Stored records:
━━━━

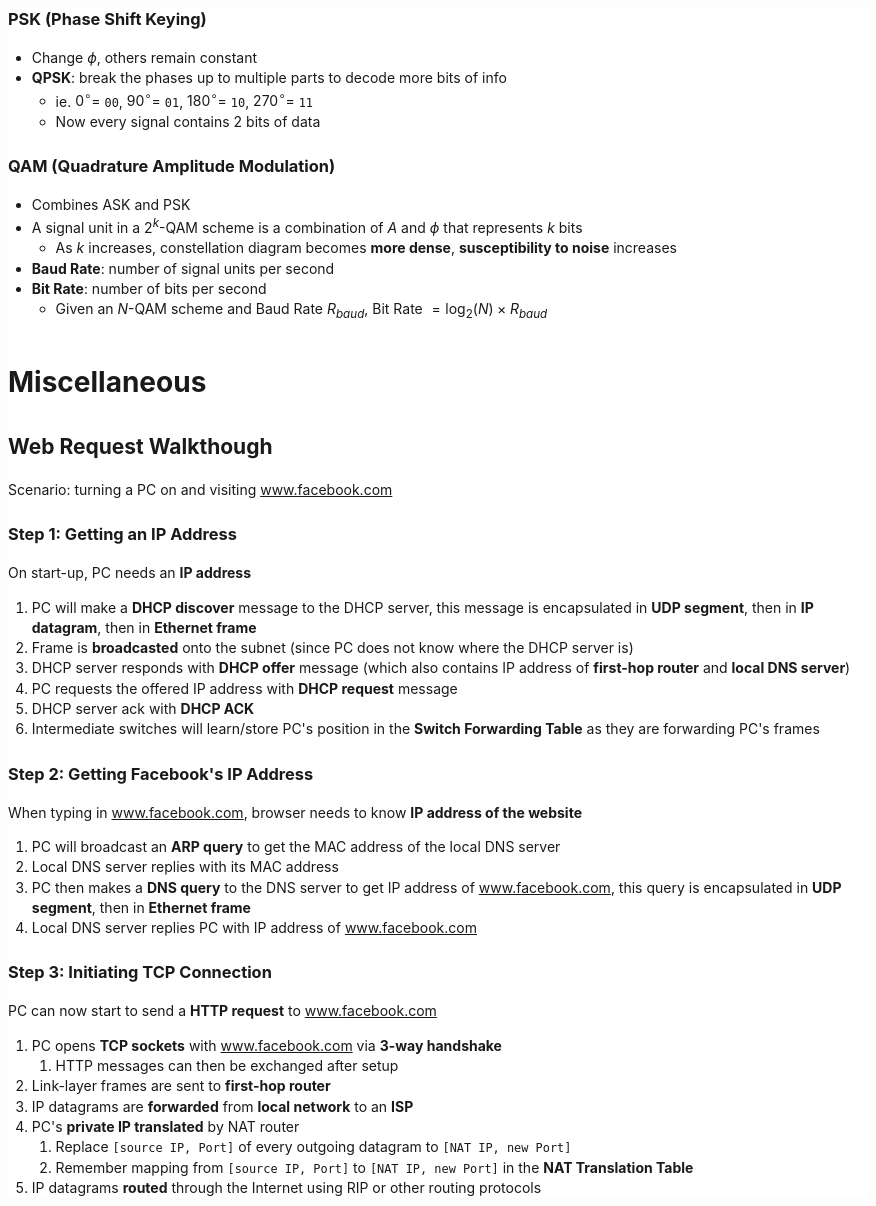 ### PSK (Phase Shift Keying)

- Change $\phi$, others remain constant
- **QPSK**: break the phases up to multiple parts to decode more bits of info
  - ie. $0^{\circ} =$ `00`, $90^{\circ} =$ `01`, $180^{\circ} =$ `10`, $270^{\circ} =$ `11` 
  - Now every signal contains $2$ bits of data

### QAM (Quadrature Amplitude Modulation)

- Combines ASK and PSK
- A signal unit in a $2^k$-QAM scheme is a combination of $A$ and $\phi$ that represents $k$ bits
  - As $k$ increases, constellation diagram becomes **more dense**, **susceptibility to noise** increases
- **Baud Rate**: number of signal units per second
- **Bit Rate**: number of bits per second
  - Given an $N$-QAM scheme and Baud Rate $R_{baud}$, Bit Rate $= \log_2(N) \times R_{baud}$

# Miscellaneous

## Web Request Walkthough

Scenario: turning a PC on and visiting www.facebook.com

### Step 1: Getting an IP Address

On start-up, PC needs an **IP address**

1. PC will make a **DHCP discover** message to the DHCP server, this message is encapsulated in **UDP segment**, then in **IP datagram**, then in **Ethernet frame**
2. Frame is **broadcasted** onto the subnet (since PC does not know where the DHCP server is)
3. DHCP server responds with **DHCP offer** message (which also contains IP address of **first-hop router** and **local DNS server**)
4. PC requests the offered IP address with **DHCP request** message
5. DHCP server ack with **DHCP ACK**
6. Intermediate switches will learn/store PC's position in the **Switch Forwarding Table** as they are forwarding PC's frames

### Step 2: Getting Facebook's IP Address

When typing in www.facebook.com, browser needs to know **IP address of the website**

1. PC will broadcast an **ARP query** to get the MAC address of the local DNS server
2. Local DNS server replies with its MAC address
3. PC then makes a **DNS query** to the DNS server to get IP address of www.facebook.com, this query is encapsulated in **UDP segment**, then in **Ethernet frame**
4. Local DNS server replies PC with IP address of www.facebook.com

### Step 3: Initiating TCP Connection

PC can now start to send a **HTTP request** to www.facebook.com

1. PC opens **TCP sockets** with www.facebook.com via **3-way handshake**
   1. HTTP messages can then be exchanged after setup
2. Link-layer frames are sent to **first-hop router**
3. IP datagrams are **forwarded** from **local network** to an **ISP**
4. PC's **private IP translated** by NAT router
   1. Replace `[source IP, Port]` of every outgoing datagram to `[NAT IP, new Port]`
   2. Remember mapping from `[source IP, Port]` to `[NAT IP, new Port]` in the **NAT Translation Table**
5. IP datagrams **routed** through the Internet using RIP or other routing protocols
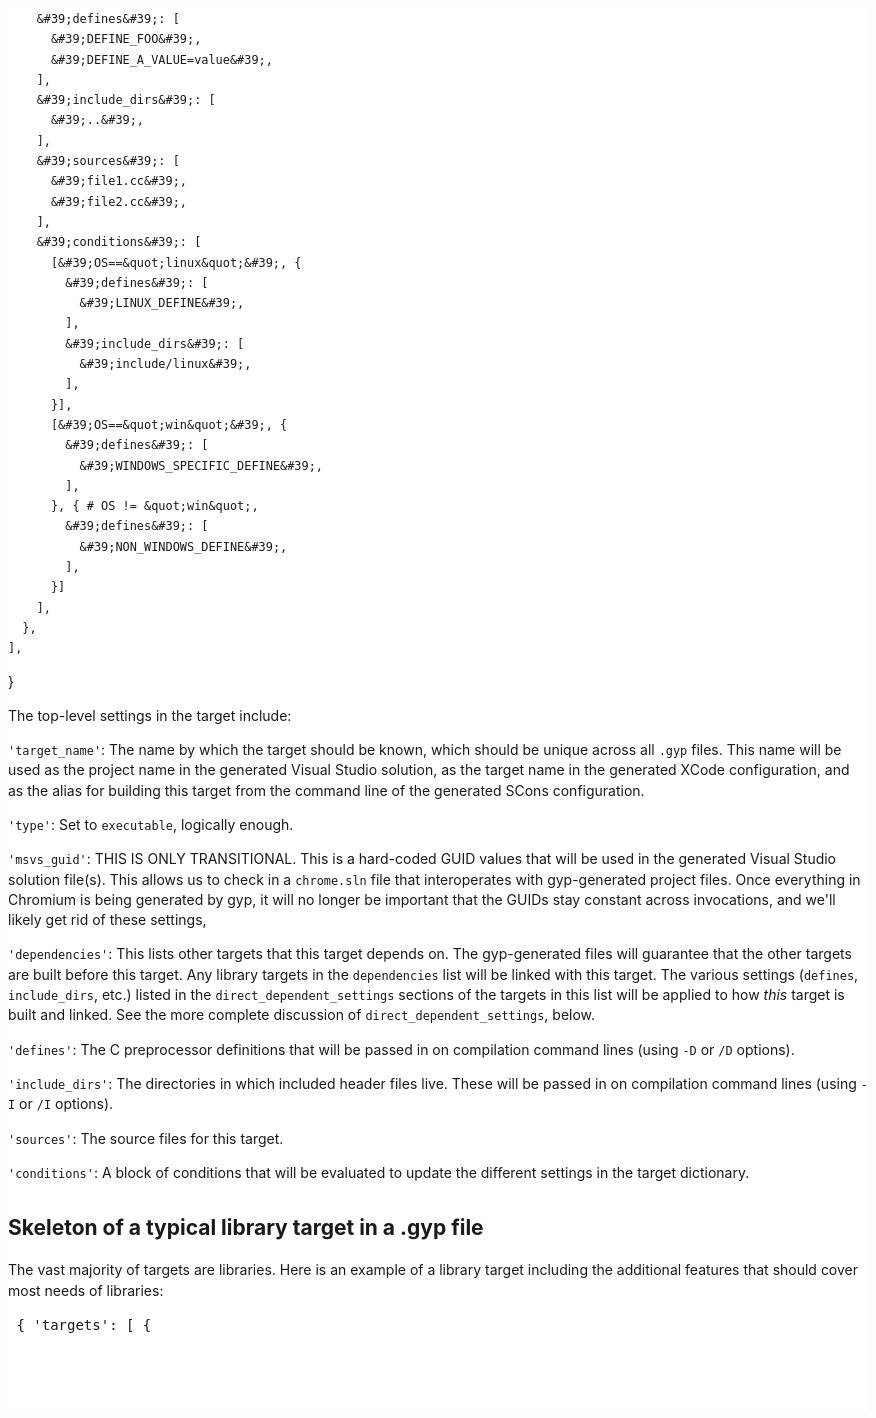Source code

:         &#39;defines&#39;: [
          &#39;DEFINE_FOO&#39;,
          &#39;DEFINE_A_VALUE=value&#39;,
        ],
        &#39;include_dirs&#39;: [
          &#39;..&#39;,
        ],
        &#39;sources&#39;: [
          &#39;file1.cc&#39;,
          &#39;file2.cc&#39;,
        ],
        &#39;conditions&#39;: [
          [&#39;OS==&quot;linux&quot;&#39;, {
            &#39;defines&#39;: [
              &#39;LINUX_DEFINE&#39;,
            ],
            &#39;include_dirs&#39;: [
              &#39;include/linux&#39;,
            ],
          }],
          [&#39;OS==&quot;win&quot;&#39;, {
            &#39;defines&#39;: [
              &#39;WINDOWS_SPECIFIC_DEFINE&#39;,
            ],
          }, { # OS != &quot;win&quot;,
            &#39;defines&#39;: [
              &#39;NON_WINDOWS_DEFINE&#39;,
            ],
          }]
        ],
      },
    ],
  }
</pre><p>The top-level settings in the target include:</p><p><code class="code">&#39;target_name&#39;</code>: The name by which the target should be known, which should be unique across all <code class="code">.gyp</code> files.  This name will be used as the project name in the generated Visual Studio solution, as the target name in the generated XCode configuration, and as the alias for building this target from the command line of the generated SCons configuration.</p><p><code class="code">&#39;type&#39;</code>: Set to <code class="code">executable</code>, logically enough.</p><p><code class="code">&#39;msvs_guid&#39;</code>: THIS IS ONLY TRANSITIONAL.  This is a hard-coded GUID values that will be used in the generated Visual Studio solution file(s).  This allows us to check in a <code class="code">chrome.sln</code> file that interoperates with gyp-generated project files.  Once everything in Chromium is being generated by gyp, it will no longer be important that the GUIDs stay constant across invocations, and we&#39;ll likely get rid of these settings,</p><p><code class="code">&#39;dependencies&#39;</code>: This lists other targets that this target depends on. The gyp-generated files will guarantee that the other targets are built before this target.  Any library targets in the <code class="code">dependencies</code> list will be linked with this target.  The various settings (<code class="code">defines</code>, <code class="code">include_dirs</code>, etc.) listed in the <code class="code">direct_dependent_settings</code> sections of the targets in this list will be applied to how <em>this</em> target is built and linked.  See the more complete discussion of <code class="code">direct_dependent_settings</code>, below.</p><p><code class="code">&#39;defines&#39;</code>: The C preprocessor definitions that will be passed in on compilation command lines (using <code class="code">-D</code> or <code class="code">/D</code> options).</p><p><code class="code">&#39;include_dirs&#39;</code>: The directories in which included header files live. These will be passed in on compilation command lines (using <code class="code">-I</code> or <code class="code">/I</code> options).</p><p><code class="code">&#39;sources&#39;</code>: The source files for this target.</p><p><code class="code">&#39;conditions&#39;</code>: A block of conditions that will be evaluated to update the different settings in the target dictionary.</p><h2><a class="h" name="Skeleton-of-a-typical-library-target-in-a-gyp-file" href="UserDocumentation.md#Skeleton-of-a-typical-library-target-in-a-gyp-file"><span></span></a>Skeleton of a typical library target in a .gyp file</h2><p>The vast majority of targets are libraries.  Here is an example of a library target including the additional features that should cover most needs of libraries:</p><pre class="code">  {
    &#39;targets&#39;: [
      {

━━━━

Instruction:
How many lines in the records above contain the string "Baud"? Matching is case-sensitive; reply with the number only.

Answer below:
2